• [Exercise prompt] A faithful copy of the entries is required, with no images in it.

══ Input material ══

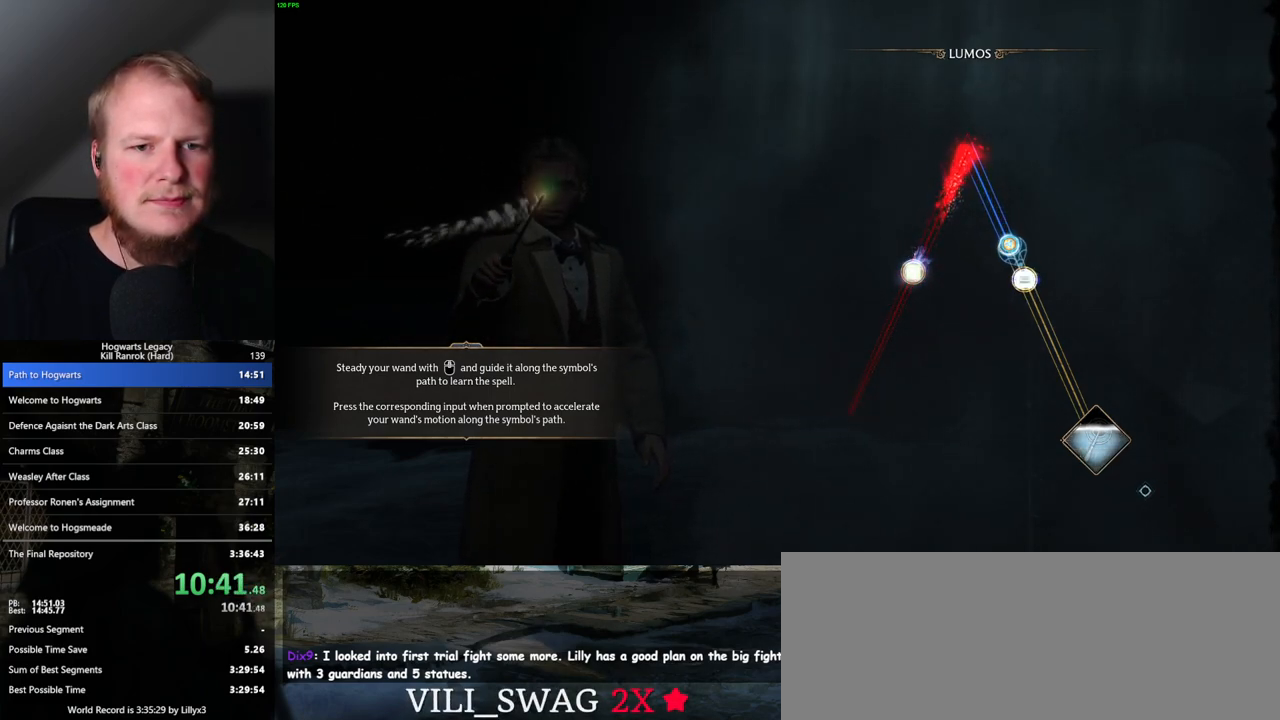
{"keys": [], "mouse": [], "events": [[50, "space", "down"], [117, "space", "up"]]}
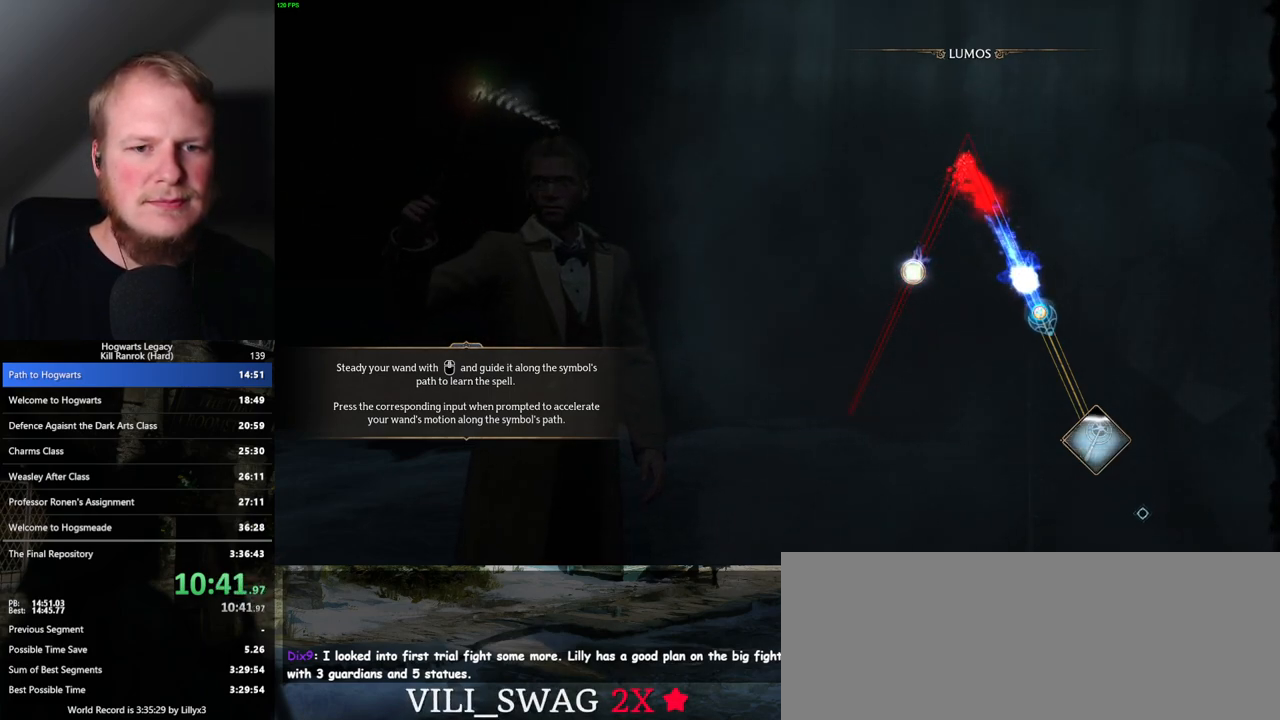
{"keys": [], "mouse": [], "events": []}
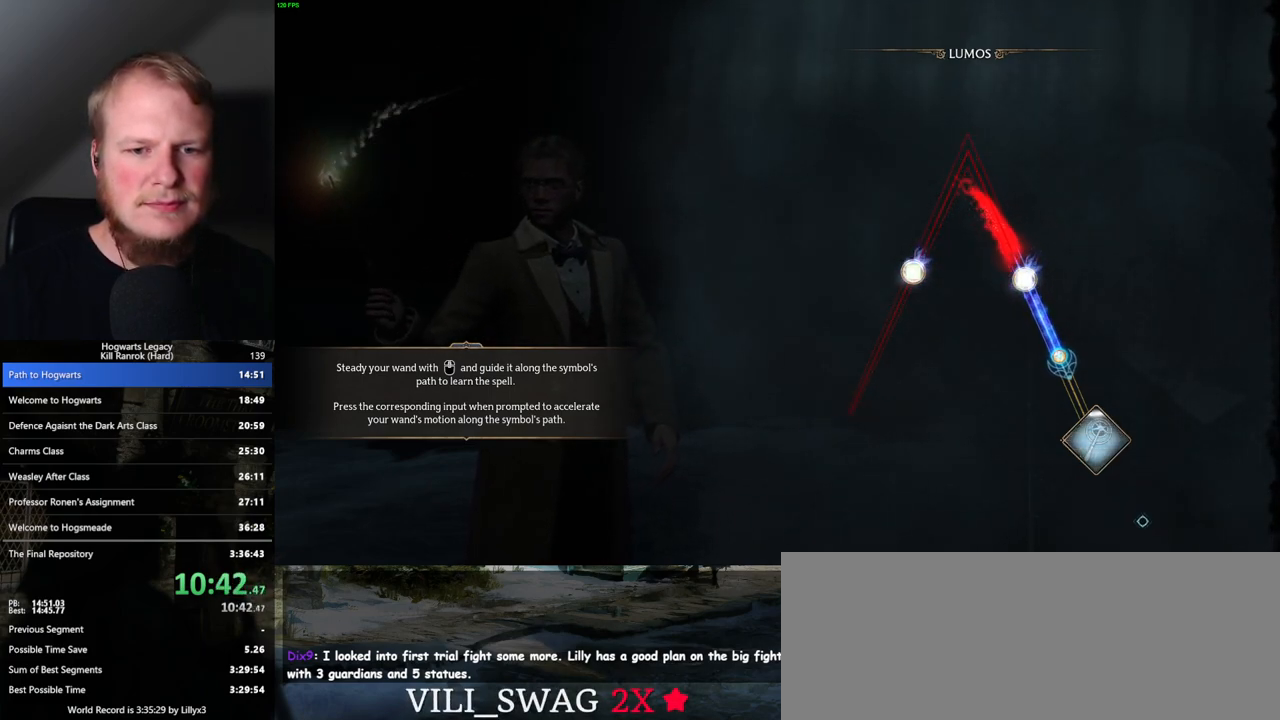
{"keys": [], "mouse": [], "events": []}
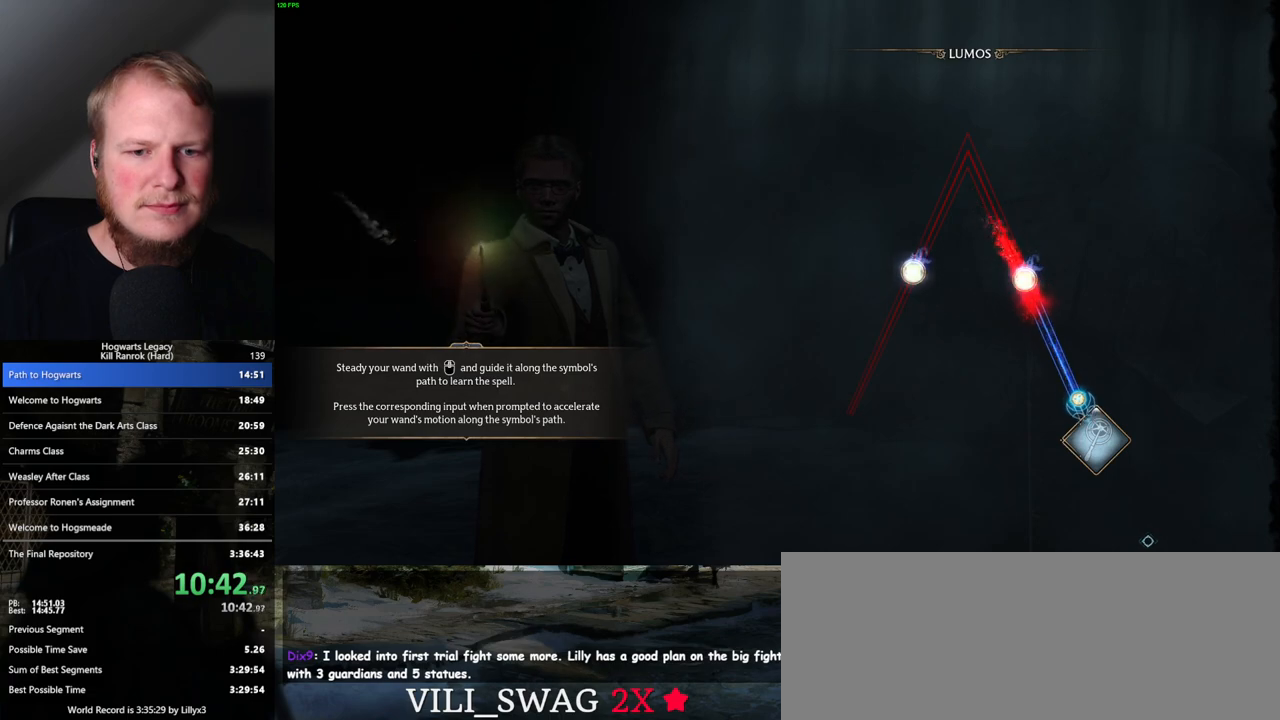
{"keys": [], "mouse": [], "events": []}
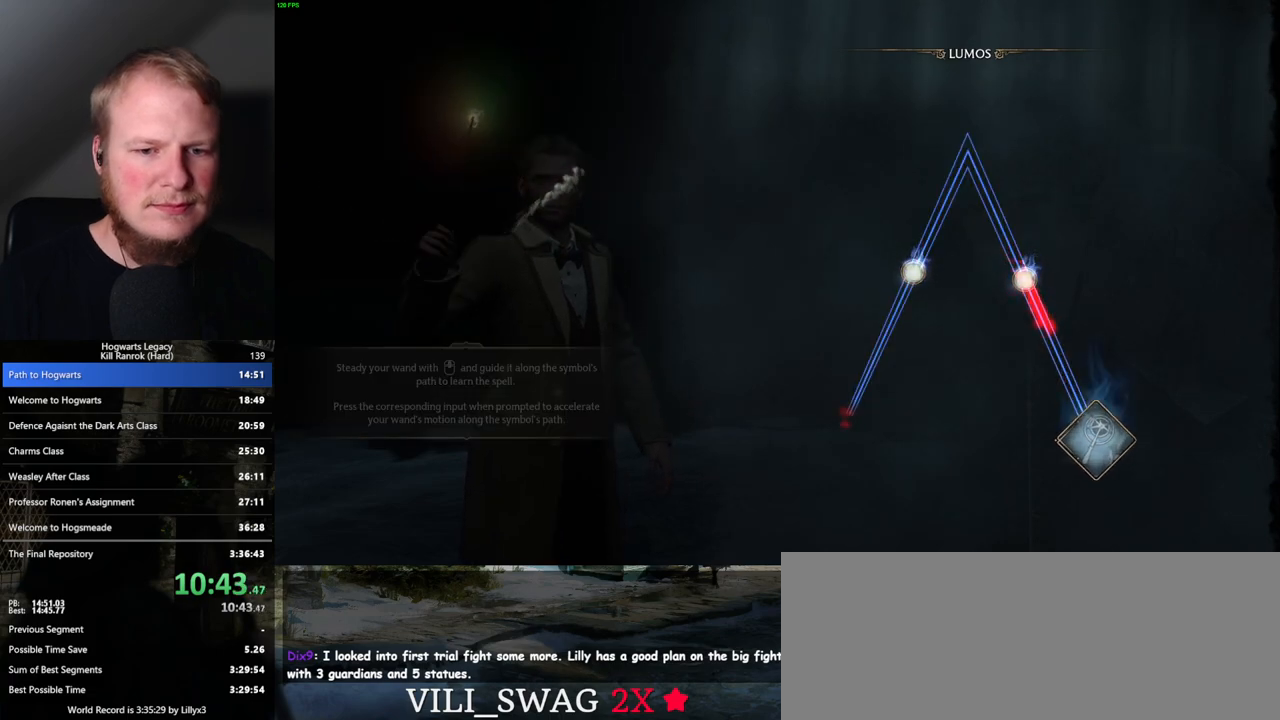
{"keys": [], "mouse": [], "events": []}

═══

• [Response below]
{"keys": [], "mouse": [], "events": [[50, "space", "down"], [117, "space", "up"]]}
{"keys": [], "mouse": [], "events": []}
{"keys": [], "mouse": [], "events": []}
{"keys": [], "mouse": [], "events": []}
{"keys": [], "mouse": [], "events": []}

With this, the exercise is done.